What you should do →
Can you reproduce the text of every row below word for word, without the pictures?

The data →
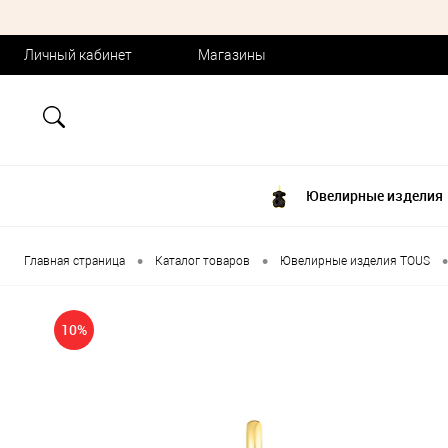
Личный кабинет
Магазины
Ювелирные изделия
•
•
•
Главная страница
Каталог товаров
Ювелирные изделия TOUS
10%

Written answer →
Личный кабинет
Магазины
Ювелирные изделия
•
•
•
Главная страница
Каталог товаров
Ювелирные изделия TOUS
10%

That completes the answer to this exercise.